Jack is still in very early stages, but the co-founders had a number of key insights from their work so far. The first has to do with completeness – while long tail edge cases rule the roost in web search, mobile has far more distribution of “head end” search – which means you can narrow your indexing and your algorithms and still satisfy a large majority of queries.

Also, mobile search is deeply personal – there’s almost no such thing as one size fits all result. In mobile, results should be rewarded because they are the most likely answer, not because a ranking system has pre-determined them as most authoritative. Searching for “BMW 3 series” while standing at a Mercedes dealership should most certainly bring a different result than the same search from a Taco Bell on Interstate 5. While personalized search has become a mainstream attribute of Google, the truth is, it’s quite shallow – on the web, Google knows precious little about you. But your phone knows quite a bit. Unlocking all that data is still too hard, but it’s coming.

But perhaps the most interesting implication of Jack’s approach to search lies in how it might drive a new ecosystem between “publishers” and “audience members.” Web search, Hanson points out, is all about the consumer – the creator of the web page is a second-class citizen, stuck in a suckers’ deal of sorts: You have to “publish” your presence on the web, or risk irrelevance, but you are entirely at the mercy of black box forces you don’t understand when it comes to how people might find you. Hanson posits a different model for Jack’s index, one in which publishers deliver their app and content structures to Jack via a proprietary feed of discrete, small units tagged to specific query types.  If this sounds a bit like semantic search, well it is. Hanson, a veteran of open web standards fights via his work at Mozilla, told me he has “deep scar tissue” around the topic, but at the same time, he and Jolley sense that with mobile, a new kind of level playing field just might allow semantic, personalized search to truly emerge.

There are far more questions than answers hanging over Jack, but that’s why it’s interesting – here’s a small, well funded team of search, web, and mobile experts really leaning into a new way to think about a massive problem/opportunity set. It’s certainly one to watch in 2015.

5 thoughts on “What Will Search Look Like In Mobile?

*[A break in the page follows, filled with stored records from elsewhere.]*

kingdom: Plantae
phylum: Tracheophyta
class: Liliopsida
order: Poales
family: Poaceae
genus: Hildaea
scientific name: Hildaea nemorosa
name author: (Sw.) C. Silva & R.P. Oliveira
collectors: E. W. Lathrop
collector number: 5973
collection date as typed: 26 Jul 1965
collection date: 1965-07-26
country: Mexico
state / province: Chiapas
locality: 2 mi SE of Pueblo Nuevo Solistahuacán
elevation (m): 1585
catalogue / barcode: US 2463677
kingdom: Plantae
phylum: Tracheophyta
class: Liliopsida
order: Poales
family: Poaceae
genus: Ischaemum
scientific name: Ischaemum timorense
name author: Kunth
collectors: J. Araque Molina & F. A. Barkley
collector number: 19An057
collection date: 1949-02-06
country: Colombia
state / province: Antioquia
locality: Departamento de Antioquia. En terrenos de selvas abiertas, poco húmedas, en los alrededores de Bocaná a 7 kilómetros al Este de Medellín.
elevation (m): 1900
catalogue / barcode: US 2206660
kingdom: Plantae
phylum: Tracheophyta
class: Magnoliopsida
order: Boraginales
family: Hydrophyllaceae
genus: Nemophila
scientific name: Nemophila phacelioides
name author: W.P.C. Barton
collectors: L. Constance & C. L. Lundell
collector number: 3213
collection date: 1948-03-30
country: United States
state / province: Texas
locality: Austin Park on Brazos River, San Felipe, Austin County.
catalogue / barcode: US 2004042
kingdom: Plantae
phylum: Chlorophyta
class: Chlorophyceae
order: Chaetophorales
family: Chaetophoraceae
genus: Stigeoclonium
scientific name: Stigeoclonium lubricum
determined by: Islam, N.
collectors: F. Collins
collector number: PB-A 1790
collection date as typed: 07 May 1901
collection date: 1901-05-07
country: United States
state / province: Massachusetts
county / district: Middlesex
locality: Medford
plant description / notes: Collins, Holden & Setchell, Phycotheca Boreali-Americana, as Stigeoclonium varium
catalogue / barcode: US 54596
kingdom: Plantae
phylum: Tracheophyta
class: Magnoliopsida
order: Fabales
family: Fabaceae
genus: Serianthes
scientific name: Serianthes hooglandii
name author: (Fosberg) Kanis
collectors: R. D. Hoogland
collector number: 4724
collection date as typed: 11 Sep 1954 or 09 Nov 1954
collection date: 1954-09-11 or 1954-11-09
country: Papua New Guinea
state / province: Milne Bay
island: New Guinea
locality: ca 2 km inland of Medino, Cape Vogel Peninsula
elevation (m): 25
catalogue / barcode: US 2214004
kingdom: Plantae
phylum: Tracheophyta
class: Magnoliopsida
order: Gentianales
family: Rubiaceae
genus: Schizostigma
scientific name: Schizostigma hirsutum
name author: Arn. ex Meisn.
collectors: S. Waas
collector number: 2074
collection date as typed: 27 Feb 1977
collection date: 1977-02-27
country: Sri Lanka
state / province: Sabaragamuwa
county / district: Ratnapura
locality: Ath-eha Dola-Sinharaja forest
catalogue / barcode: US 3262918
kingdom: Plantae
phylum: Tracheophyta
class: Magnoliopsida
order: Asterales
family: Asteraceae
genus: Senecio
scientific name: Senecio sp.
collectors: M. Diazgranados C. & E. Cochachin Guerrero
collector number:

A Visit With Jack”

  1. Thank you, John, for such an in-depth, precise and thorough review of the state of mobi vs. web search (and introduction to some aspects of Jack Mobile). Precise? Well, you stated: “Search on mobile is by almost any measure broken – the core assumptions of what makes search work on the web are absent on your device.” Bingo!

  2. Many thanks to John problems are considered in depth and very accurate overall mood. Search on websie the phone will be immediate measures, we should have an online search for the phone

  3. Worthy pursuit – mobile search!

    Perhaps this explains why Apple has chosen not to invest in building a competing search engine, they forsee Nex-Gen mobile search really more device (context) and UI driven.